Training scispacy pipelines require recreating the vocab file

Hammad-NobleAI commented 2 years ago

I'm attempting to use your "en_core_sci_lg" pipeline to extract chemical entities from documents, and then using those entities as a basis to train Spacy's Entity Linker (as shown in this document).
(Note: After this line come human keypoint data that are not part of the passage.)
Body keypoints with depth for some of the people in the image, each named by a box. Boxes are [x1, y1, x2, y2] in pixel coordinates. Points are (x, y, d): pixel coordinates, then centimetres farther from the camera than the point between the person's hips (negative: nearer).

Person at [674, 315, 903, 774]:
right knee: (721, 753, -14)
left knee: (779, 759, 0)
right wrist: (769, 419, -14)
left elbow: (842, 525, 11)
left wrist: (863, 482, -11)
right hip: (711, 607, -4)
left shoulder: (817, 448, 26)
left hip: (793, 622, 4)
Here are the relevant portions of my code:

import spacy
import scispacy
nlp = spacy.load("en_core_sci_lg")

... prepare training documentation as Spacy specified in the form [tuples of form (text, {"links": (span.start, span.end), {qID: probability})]...
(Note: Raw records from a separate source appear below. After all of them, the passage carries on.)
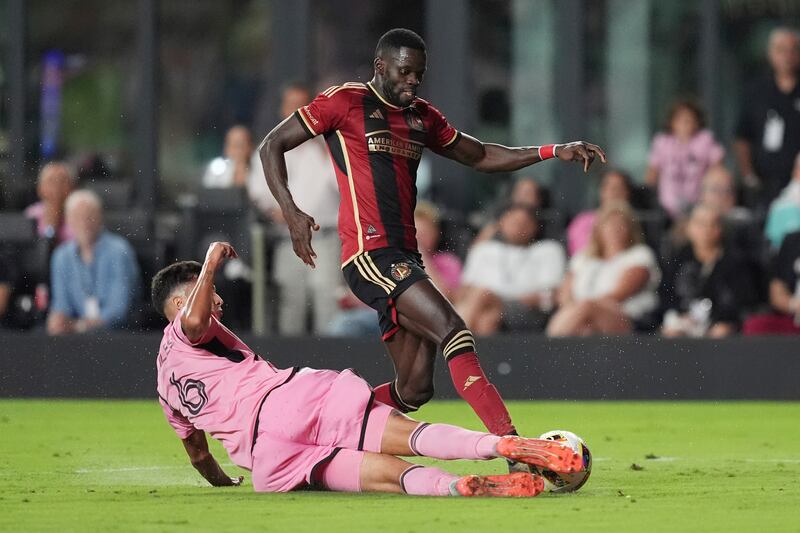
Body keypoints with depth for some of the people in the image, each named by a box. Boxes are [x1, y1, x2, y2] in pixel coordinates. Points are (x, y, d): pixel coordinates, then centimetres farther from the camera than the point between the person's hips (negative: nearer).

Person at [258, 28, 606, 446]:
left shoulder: (422, 117, 20)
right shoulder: (345, 102, 0)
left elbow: (481, 156, 29)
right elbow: (272, 146, 1)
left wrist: (553, 152, 17)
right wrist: (291, 212, -13)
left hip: (404, 257, 8)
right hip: (369, 253, -8)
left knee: (414, 389, 1)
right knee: (452, 330, -23)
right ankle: (512, 444, -31)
entity_linker = nlp.create_pipe("entity_linker", config={"incl_prior": False})

def create_kb(vocab):
    kb = KnowledgeBase(vocab=nlp.vocab, entity_vector_length=200)
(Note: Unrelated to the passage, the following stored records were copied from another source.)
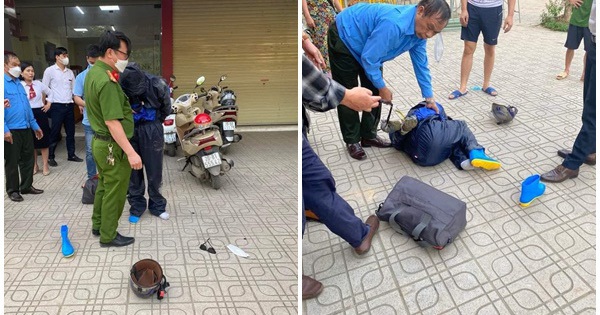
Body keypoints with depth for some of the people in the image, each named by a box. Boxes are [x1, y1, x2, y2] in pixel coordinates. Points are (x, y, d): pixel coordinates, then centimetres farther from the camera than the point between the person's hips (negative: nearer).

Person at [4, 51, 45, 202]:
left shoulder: (19, 83, 15)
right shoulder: (4, 83, -10)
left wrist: (35, 126, 20)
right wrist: (5, 130, -22)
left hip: (26, 128, 7)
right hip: (11, 130, -7)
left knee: (28, 158, 13)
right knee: (12, 161, 4)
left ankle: (27, 186, 26)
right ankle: (13, 190, 16)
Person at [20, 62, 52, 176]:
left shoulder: (39, 83, 3)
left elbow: (50, 93, 16)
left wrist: (48, 104, 8)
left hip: (40, 113, 2)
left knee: (43, 139, 4)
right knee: (31, 141, 8)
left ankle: (45, 165, 12)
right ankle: (34, 165, 20)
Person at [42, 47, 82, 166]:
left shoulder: (70, 72, 12)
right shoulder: (50, 71, -3)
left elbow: (74, 89, 16)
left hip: (69, 105, 5)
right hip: (57, 106, -5)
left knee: (71, 132, 10)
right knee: (55, 133, 0)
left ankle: (71, 154, 21)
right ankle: (50, 157, 11)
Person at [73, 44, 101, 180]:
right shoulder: (81, 76, 5)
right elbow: (76, 97, 1)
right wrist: (87, 104, -18)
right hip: (89, 121, 1)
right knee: (90, 151, 9)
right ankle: (92, 178, 22)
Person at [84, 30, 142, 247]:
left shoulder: (93, 72, 7)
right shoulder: (106, 81, -25)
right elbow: (112, 122, -29)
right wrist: (131, 152, -30)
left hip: (100, 141, 10)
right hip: (112, 146, -10)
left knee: (104, 186, 22)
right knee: (115, 192, 4)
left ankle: (98, 225, 37)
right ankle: (108, 236, 17)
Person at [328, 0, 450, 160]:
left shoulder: (420, 30, -14)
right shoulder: (393, 25, -41)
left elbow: (421, 64, -2)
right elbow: (369, 59, -32)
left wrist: (429, 97, -1)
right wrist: (382, 87, -17)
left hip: (367, 45, 8)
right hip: (344, 38, -8)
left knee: (374, 93, 8)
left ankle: (369, 136, 22)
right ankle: (352, 141, 10)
    for qid, desc in desc_dict.items():
        desc_doc = nlp(desc)
        desc_enc = desc_doc.vector
        kb.add_entity(entity=qid, entity_vector=desc_enc, freq=342)
    return kb

entity_linker.set_kb(create_kb)
nlp.add_pipe("entity_linker", last=True)

from random import random
from spacy.util import minibatch, compounding
other_pipes = [pipe for pipe in nlp.pipe_names if pipe != "entity_linker"]
with nlp.disable_pipes(*other_pipes):   # train only the entity_linker
        optimizer = nlp.begin_training() ## ERROR HERE
        for itn in range(500):   # 500 iterations takes about a minute to train on this small dataset
            random.shuffle(TRAIN_DOCS)
            batches = minibatch(TRAIN_DOCS, size=compounding(4.0, 32.0, 1.001))   # increasing batch size
            losses = {}
            for batch in batches:
                texts, annotations = zip(*batch)
                nlp.update(
                    texts,
                    annotations,
                    drop=0.2,   # prevent overfitting
                    losses=losses,
                    sgd=optimizer,
                )
            if itn % 50 == 0:
                print(itn, "Losses", losses)   # print the training loss
print(itn, "Losses", losses)

When I get to the error line (commented towards the end of the code block), I get the following error:

RegistryError: [E893] Could not find function 'replace_tokenizer' in function registry 'callbacks'. If you're using a custom function, make sure the code is available. If the function is provided by a third-party package, e.g. spacy-transformers, make sure the package is installed in your environment.

Available names: spacy.copy_from_base_model.v1, spacy.models_and_pipes_with_nvtx_range.v1, spacy.models_with_nvtx_range.v1

I'm running on Mac OS 12.4, M1 Pro, 16 GB unified memory. Scispacy==0.5.0, spacy==3.2.4. Are Scispacy models compatible with this workflow, or is that something that hasn't/won't be implemented? Thanks in advance!